Exercise directions: Go over the data below line by line, and state how many lines contain the string "corner". Give the number only.

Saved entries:
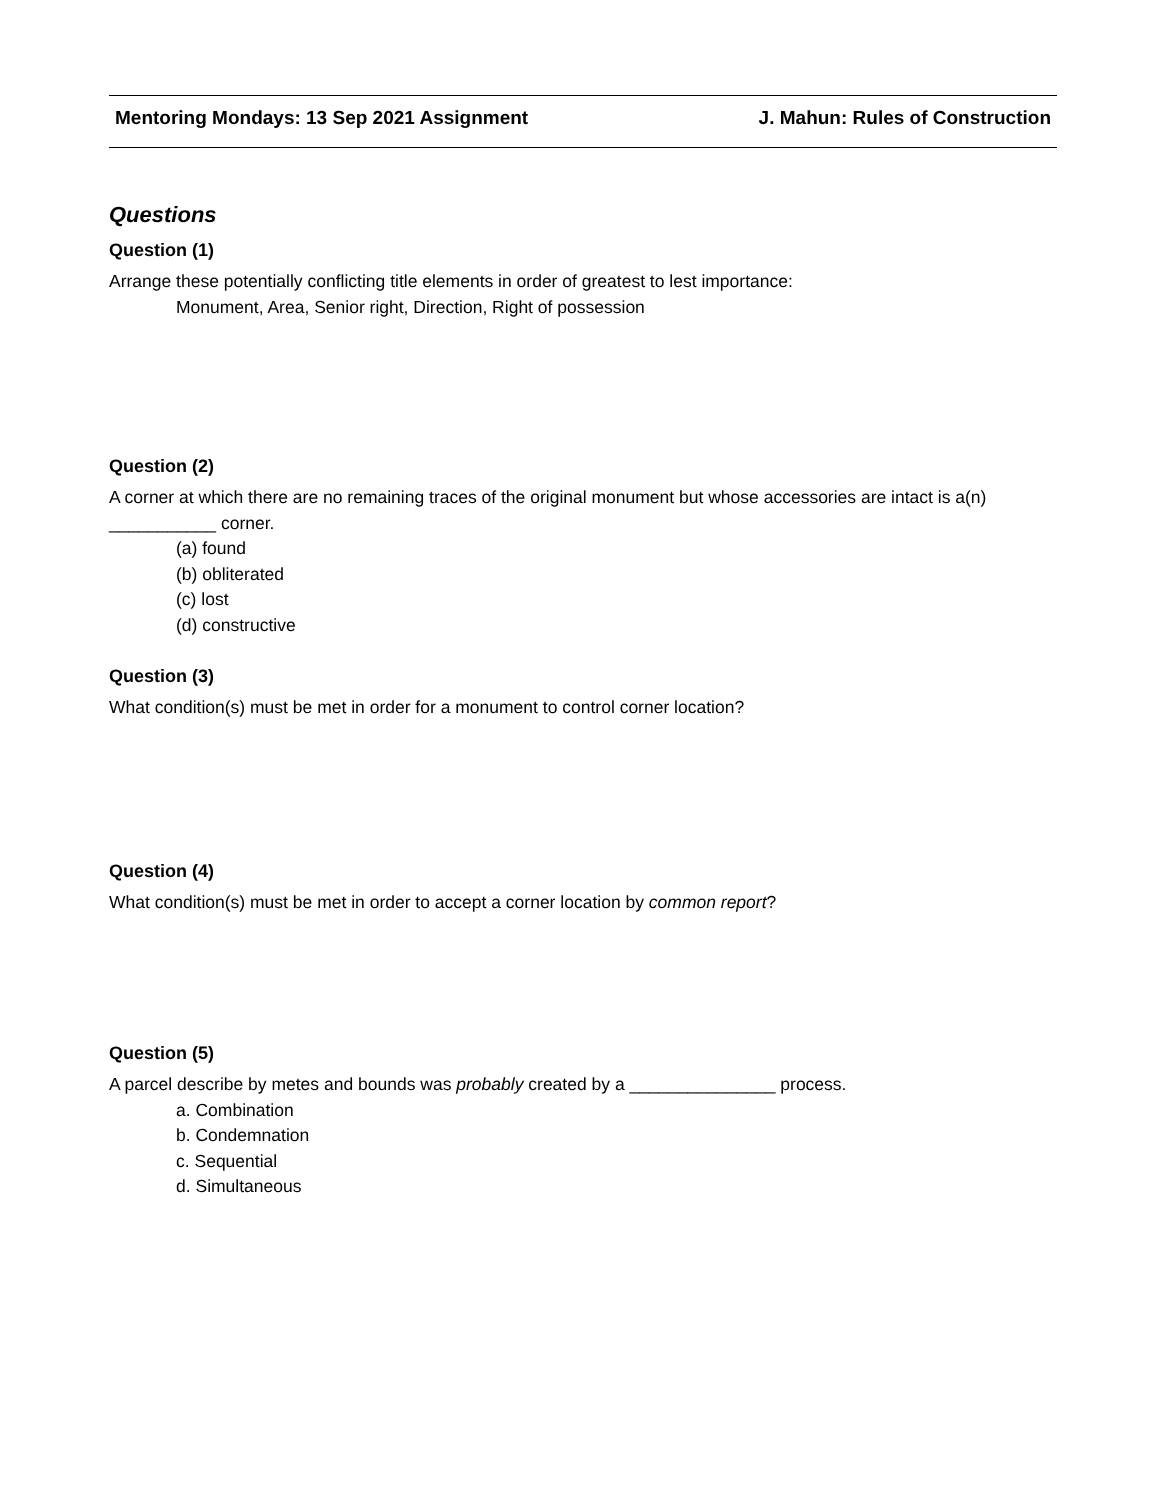Mentoring Mondays: 13 Sep 2021 Assignment J. Mahun: Rules of Construction
Questions
Question (1)
Arrange these potentially conflicting title elements in order of greatest to lest importance:
Monument, Area, Senior right, Direction, Right of possession
Question (2)
A corner at which there are no remaining traces of the original monument but whose accessories are intact is a(n) ___________ corner.
(a) found
(b) obliterated
(c) lost
(d) constructive
Question (3)
What condition(s) must be met in order for a monument to control corner location?
Question (4)
What condition(s) must be met in order to accept a corner location by common report?
Question (5)
A parcel describe by metes and bounds was probably created by a _______________ process.
a. Combination
b. Condemnation
c. Sequential
d. Simultaneous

Reply to the exercise: 3